__What is being asked__: A single number is needed: how many lines of the data below contain "раздел".

__Dataset excerpts__:
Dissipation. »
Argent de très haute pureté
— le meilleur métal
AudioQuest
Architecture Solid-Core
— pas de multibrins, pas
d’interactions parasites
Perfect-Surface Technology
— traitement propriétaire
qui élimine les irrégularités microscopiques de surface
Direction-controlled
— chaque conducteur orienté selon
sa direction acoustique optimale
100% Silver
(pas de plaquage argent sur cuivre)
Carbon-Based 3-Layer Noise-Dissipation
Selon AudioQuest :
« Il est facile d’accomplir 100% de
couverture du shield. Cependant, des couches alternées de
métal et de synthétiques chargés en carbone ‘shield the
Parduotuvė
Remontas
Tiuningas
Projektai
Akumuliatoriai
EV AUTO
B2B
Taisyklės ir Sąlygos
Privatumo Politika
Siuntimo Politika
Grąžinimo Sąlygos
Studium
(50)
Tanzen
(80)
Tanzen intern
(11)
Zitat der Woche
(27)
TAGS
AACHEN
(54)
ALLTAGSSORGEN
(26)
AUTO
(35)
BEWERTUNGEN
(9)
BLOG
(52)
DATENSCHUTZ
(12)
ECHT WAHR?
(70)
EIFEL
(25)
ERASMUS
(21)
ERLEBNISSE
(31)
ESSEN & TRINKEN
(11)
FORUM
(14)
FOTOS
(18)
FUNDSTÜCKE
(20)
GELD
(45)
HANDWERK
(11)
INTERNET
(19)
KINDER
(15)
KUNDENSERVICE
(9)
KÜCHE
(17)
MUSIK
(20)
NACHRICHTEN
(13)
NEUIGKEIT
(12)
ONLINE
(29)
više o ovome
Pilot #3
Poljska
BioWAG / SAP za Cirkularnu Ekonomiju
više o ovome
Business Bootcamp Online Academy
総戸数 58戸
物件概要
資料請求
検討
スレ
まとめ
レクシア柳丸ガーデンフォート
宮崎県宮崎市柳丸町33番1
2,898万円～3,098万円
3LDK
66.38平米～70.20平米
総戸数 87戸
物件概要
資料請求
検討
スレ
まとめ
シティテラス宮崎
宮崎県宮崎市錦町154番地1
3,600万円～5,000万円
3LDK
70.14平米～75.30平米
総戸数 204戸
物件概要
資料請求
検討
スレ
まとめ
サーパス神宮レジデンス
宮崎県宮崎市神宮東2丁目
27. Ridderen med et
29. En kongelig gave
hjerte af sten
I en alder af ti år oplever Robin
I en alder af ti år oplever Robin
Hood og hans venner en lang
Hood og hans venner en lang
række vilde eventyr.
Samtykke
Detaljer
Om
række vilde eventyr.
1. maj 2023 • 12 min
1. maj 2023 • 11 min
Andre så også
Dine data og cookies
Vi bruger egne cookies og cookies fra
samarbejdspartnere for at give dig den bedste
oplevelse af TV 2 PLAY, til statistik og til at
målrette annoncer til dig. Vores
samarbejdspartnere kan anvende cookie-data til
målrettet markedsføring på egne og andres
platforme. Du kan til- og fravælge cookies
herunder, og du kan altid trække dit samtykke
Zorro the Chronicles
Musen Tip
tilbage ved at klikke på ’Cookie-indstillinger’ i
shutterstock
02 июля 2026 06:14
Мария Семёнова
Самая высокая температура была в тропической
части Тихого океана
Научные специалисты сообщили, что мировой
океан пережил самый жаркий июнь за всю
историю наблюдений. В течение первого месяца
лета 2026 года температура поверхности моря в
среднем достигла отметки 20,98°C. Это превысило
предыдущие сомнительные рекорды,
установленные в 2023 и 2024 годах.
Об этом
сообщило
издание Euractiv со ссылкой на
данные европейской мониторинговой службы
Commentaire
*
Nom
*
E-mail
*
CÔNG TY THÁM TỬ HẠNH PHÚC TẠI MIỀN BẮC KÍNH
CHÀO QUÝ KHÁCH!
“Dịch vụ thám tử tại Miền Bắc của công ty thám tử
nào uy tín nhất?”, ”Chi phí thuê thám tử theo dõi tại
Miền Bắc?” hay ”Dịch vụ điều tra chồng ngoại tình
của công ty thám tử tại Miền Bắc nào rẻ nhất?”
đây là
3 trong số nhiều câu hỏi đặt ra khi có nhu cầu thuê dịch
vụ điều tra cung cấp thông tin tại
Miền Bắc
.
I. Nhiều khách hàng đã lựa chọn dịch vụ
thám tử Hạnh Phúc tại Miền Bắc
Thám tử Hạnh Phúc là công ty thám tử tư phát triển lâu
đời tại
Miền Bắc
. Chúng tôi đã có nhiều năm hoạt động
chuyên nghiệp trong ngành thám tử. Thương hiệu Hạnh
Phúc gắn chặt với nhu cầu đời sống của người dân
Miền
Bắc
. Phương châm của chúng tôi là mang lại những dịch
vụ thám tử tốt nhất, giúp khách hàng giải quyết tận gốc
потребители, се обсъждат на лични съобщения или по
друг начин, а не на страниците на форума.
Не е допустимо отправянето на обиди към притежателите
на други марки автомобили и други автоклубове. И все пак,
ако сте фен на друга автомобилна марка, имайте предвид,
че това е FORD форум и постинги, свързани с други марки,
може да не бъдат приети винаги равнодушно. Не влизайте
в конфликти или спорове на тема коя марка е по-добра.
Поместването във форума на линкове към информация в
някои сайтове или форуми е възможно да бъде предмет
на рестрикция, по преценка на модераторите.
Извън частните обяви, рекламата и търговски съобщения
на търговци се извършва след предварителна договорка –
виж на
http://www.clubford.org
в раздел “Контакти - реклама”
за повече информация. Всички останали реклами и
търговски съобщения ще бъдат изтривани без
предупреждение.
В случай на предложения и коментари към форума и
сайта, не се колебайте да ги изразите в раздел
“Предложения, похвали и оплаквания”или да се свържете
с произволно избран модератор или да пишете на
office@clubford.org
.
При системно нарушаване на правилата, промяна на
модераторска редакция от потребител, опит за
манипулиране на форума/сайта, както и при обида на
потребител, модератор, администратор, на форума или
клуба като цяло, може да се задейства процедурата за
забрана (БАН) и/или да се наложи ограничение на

__Answer to the problem__: 2